One of the top mountaineers of all time has passed on his knowledge to Royal Marines training in the South West.
Alan Hinkes, the first Briton to have climbed the 14 highest mountains in the world was special guest on the Royal Marines Mountain Leaders 2 Course, based at the Commando Training Centre Royal Marines at Lympstone, near Exeter.
As a member of an exclusive club of only 12 people alive to have achieved this feat, he shared his experiences with the students and provided insights into the challenges facing mountaineers when operating at altitude. His detailed presentation proved most inspirational.
As a former Royal Marine Commando, who was awarded his Green Beret following a stint within the Royal Marines Reserves, Alan believes Commando Training ensures Royal Marines are best placed to face the demanding challenges of these harsh environments.
Alan said: “It takes a certain type of individual to operate within both a mountain and cold weather environment. Undoubtedly, Commando training and qualified mountain leaders ensure Royal Marines can meet these high demands.”
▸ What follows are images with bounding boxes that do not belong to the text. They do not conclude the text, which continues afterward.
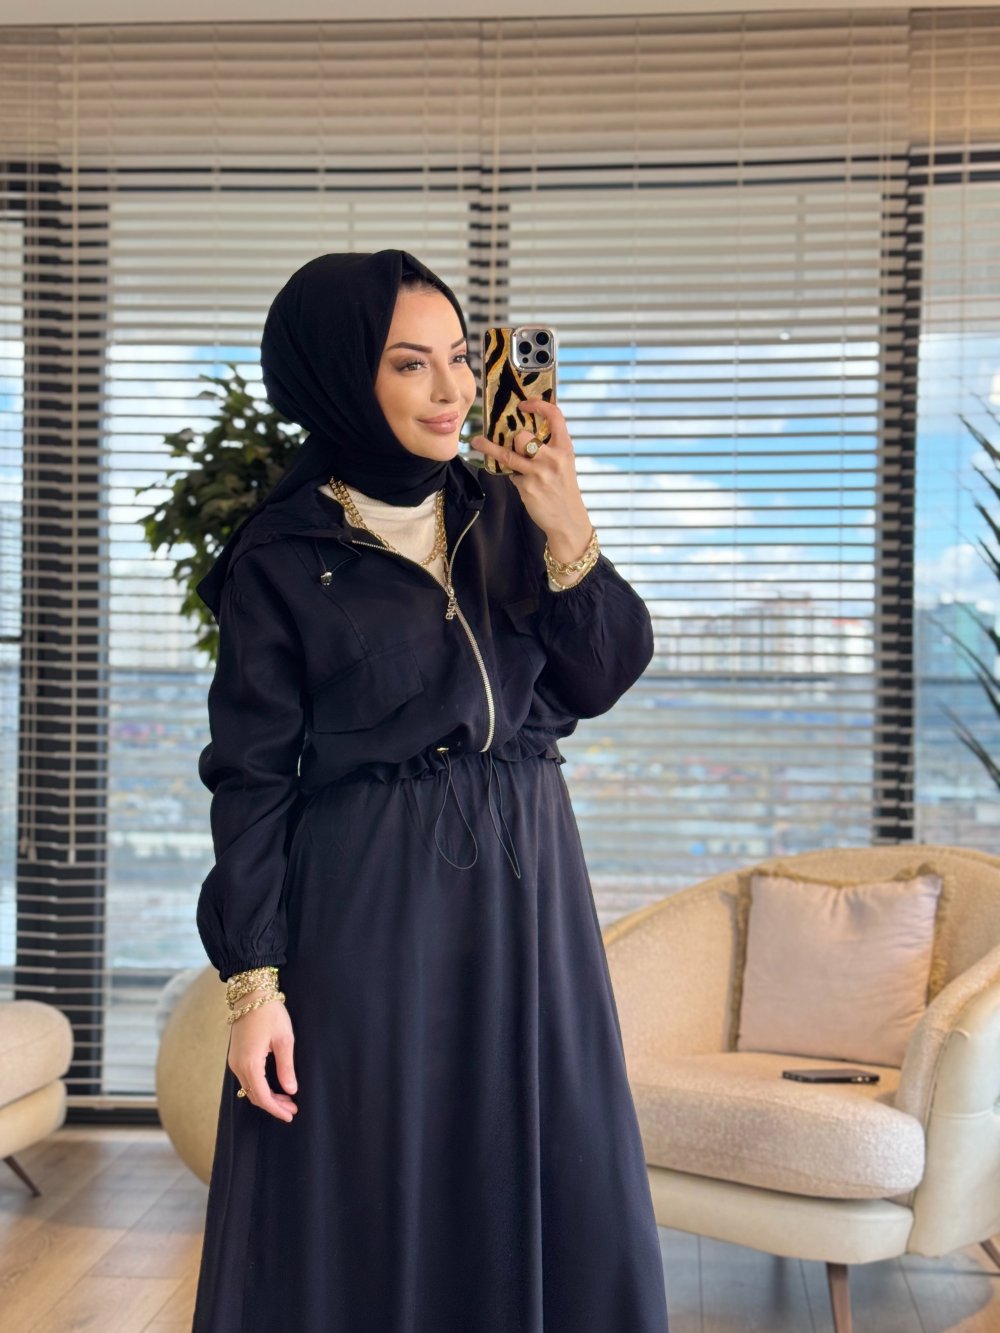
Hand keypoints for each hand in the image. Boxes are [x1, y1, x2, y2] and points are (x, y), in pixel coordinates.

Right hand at [228, 991, 298, 1121]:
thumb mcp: (284, 1040)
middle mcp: (238, 1066)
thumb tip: (291, 1090)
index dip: (276, 1109)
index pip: (262, 1096)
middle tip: (292, 1109)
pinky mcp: (236, 1055)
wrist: (251, 994)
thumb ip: (286, 1067)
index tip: (290, 1115)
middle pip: (254, 1096)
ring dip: (267, 1096)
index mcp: (249, 1063)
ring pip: (249, 1088)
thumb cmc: (270, 1014)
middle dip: (273, 1105)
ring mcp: (234, 1061)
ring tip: (286, 1099)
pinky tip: (273, 1086)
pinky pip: (246, 1079)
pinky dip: (259, 1086)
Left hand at [470, 399, 592, 559]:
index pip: (555, 416)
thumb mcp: (563, 464)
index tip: (524, 404)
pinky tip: (521, 483)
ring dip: (489, 447)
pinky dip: (512, 476)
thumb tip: (520, 434)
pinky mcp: (527, 487)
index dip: (538, 405)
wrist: (568, 520)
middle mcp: (553, 458)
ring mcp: (539, 473)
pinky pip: (510, 474)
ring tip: (477, 442)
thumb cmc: (563, 490)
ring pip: (508, 454)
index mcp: (565, 448)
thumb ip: (548, 448)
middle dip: (515, 439)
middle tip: (514, 444)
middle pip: (523, 436)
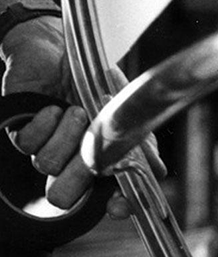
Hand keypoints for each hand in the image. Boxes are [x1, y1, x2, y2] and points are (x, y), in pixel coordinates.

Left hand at [3, 18, 165, 218]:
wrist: (62, 50)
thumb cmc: (97, 81)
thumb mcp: (127, 109)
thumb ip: (142, 141)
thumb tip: (157, 171)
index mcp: (103, 162)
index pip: (107, 199)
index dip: (114, 206)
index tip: (117, 204)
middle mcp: (72, 162)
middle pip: (63, 196)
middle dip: (78, 172)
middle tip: (91, 148)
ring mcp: (47, 148)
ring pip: (47, 166)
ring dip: (66, 136)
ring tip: (76, 111)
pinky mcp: (22, 133)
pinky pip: (27, 144)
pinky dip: (45, 123)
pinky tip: (53, 108)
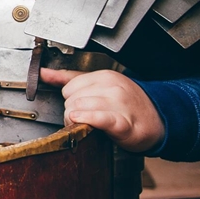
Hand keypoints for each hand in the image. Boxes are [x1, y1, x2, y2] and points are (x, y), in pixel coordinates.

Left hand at [40, 67, 165, 152]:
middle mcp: (111, 87)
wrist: (157, 121)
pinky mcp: (122, 122)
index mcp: (104, 76)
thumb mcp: (100, 86)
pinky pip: (98, 118)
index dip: (69, 100)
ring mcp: (118, 103)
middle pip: (71, 100)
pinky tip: (84, 122)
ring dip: (76, 121)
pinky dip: (87, 120)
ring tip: (86, 125)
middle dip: (71, 112)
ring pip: (79, 109)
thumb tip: (42, 73)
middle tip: (82, 119)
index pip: (68, 88)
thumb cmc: (127, 105)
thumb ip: (68, 79)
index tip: (78, 107)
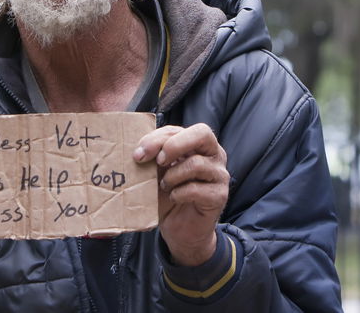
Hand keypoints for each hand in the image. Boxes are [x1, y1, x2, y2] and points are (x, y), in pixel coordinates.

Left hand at [134, 123, 228, 266]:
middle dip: (174, 145)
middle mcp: (214, 154)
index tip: (139, 154)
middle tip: (158, 162)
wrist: (180, 230)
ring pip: (196, 164)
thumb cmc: (169, 195)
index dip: (157, 138)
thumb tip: (139, 151)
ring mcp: (220, 174)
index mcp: (197, 144)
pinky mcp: (220, 195)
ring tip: (164, 186)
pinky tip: (174, 198)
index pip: (179, 130)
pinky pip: (196, 188)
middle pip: (202, 134)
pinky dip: (179, 193)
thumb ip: (154, 157)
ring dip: (173, 176)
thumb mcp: (158, 172)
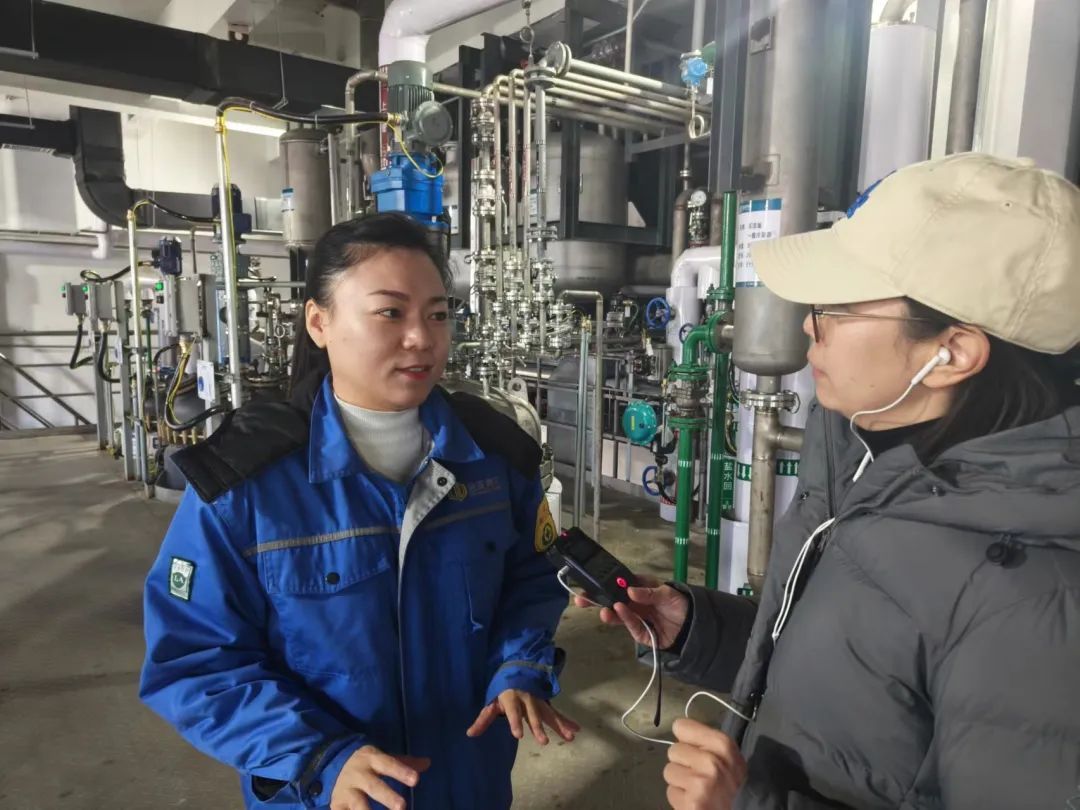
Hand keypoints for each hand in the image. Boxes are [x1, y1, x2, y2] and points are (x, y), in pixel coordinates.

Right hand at [329, 745, 430, 809]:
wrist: (335, 763)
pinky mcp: (337, 805)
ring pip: (357, 804)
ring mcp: (347, 791)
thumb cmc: (368, 765)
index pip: (389, 764)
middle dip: (387, 797)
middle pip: (374, 786)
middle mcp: (359, 775)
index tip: (416, 780)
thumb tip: (428, 763)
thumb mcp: (384, 758)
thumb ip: (404, 763)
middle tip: (402, 807)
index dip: (401, 771)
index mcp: (372, 759)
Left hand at [466, 689, 579, 744]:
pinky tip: (576, 730)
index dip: (515, 722)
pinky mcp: (546, 705)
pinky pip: (557, 714)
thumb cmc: (503, 691)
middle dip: (538, 727)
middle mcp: (527, 700)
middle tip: (543, 742)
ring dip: (559, 726)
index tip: (518, 735)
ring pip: (549, 714)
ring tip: (569, 737)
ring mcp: (538, 702)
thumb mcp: (491, 703)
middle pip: (533, 714)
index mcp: (511, 698)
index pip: (513, 711)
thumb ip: (483, 720)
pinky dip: (566, 721)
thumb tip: (470, 734)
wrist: (518, 671)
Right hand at [572, 574, 688, 648]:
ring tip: (601, 610)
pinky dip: (625, 618)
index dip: (604, 583)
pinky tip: (619, 611)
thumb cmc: (679, 604)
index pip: (617, 584)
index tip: (591, 582)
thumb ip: (648, 592)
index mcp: (638, 589)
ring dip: (608, 612)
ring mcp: (635, 618)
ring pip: (617, 615)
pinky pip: (630, 626)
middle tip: (581, 599)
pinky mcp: (640, 633)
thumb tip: (630, 591)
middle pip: (611, 600)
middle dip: (596, 600)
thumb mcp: (667, 593)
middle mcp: (633, 603)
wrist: (693, 626)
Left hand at [663, 718, 746, 809]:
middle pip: (674, 750)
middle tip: (699, 775)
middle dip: (682, 763)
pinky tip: (694, 800)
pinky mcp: (692, 802)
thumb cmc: (729, 784)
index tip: (695, 751)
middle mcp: (713, 762)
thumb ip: (706, 741)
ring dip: (679, 781)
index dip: (685, 740)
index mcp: (723, 746)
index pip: (682, 727)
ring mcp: (702, 783)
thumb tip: (678, 727)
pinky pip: (671, 792)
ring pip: (669, 770)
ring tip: (696, 789)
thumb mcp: (727, 757)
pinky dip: (680, 798)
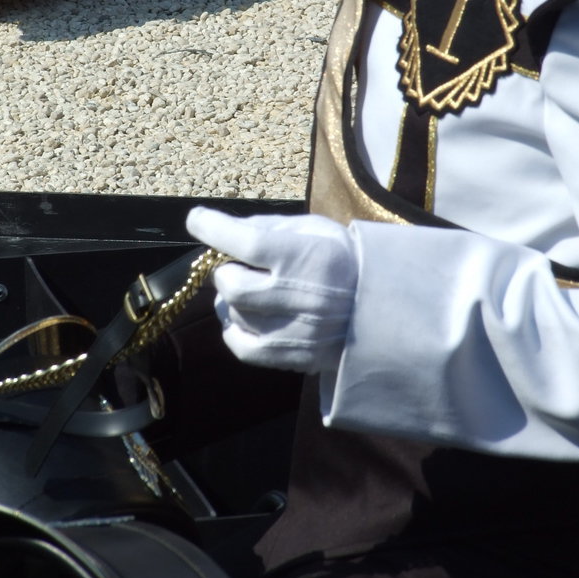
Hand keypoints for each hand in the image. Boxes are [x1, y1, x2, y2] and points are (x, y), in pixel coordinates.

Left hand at [186, 206, 358, 373]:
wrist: (382, 310)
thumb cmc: (345, 261)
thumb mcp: (317, 229)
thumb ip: (271, 227)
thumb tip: (228, 229)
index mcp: (307, 257)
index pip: (249, 242)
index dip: (214, 229)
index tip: (197, 220)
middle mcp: (299, 297)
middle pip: (233, 285)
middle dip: (225, 271)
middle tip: (234, 264)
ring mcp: (294, 332)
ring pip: (234, 314)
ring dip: (230, 298)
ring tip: (246, 287)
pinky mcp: (290, 357)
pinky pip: (241, 346)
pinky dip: (233, 327)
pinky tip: (243, 314)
The students are now conducting the initial vertical assault phase of the course in West Penwith, Cornwall. The course is a high-octane course designed to produce leaders providing a core of mountain and cold weather warfare specialists for UK Defence.
At eight months long the course is not for the faint hearted and considered by many to be the most demanding specialist course within the UK armed forces. After the initial phase students are qualified to climb at day and night and the course moves to Wales and Scotland to learn how to conduct operations tactically and safely in demanding environments.
Back at Lympstone the course conducts surveillance and reconnaissance exercises preparing students for future roles either within the reconnaissance squadron – 30 Commando Royal Marines or in 40, or 42 Commando Royal Marines units.
Following Scotland the course deploys to Northern Norway to conduct cold weather warfare training. Once students learn skiing and other ways of traversing cold weather countryside, the course moves to high tempo patrol exercises in the Arctic, often in white out conditions and daily temperatures below -30 degrees.
Following a period of snow and ice climbing, the course culminates in a final test exercise including 150Km. Many of the skills can also be used in an urban environment.
The trained mountain leader provides the Royal Marines and wider MOD with a capability to operate within the most demanding of cold weather warfare environments. Those operationally experienced have served on NATO’s northern flank and more recently during mountain operations in Northern Iraq and Eastern Afghanistan.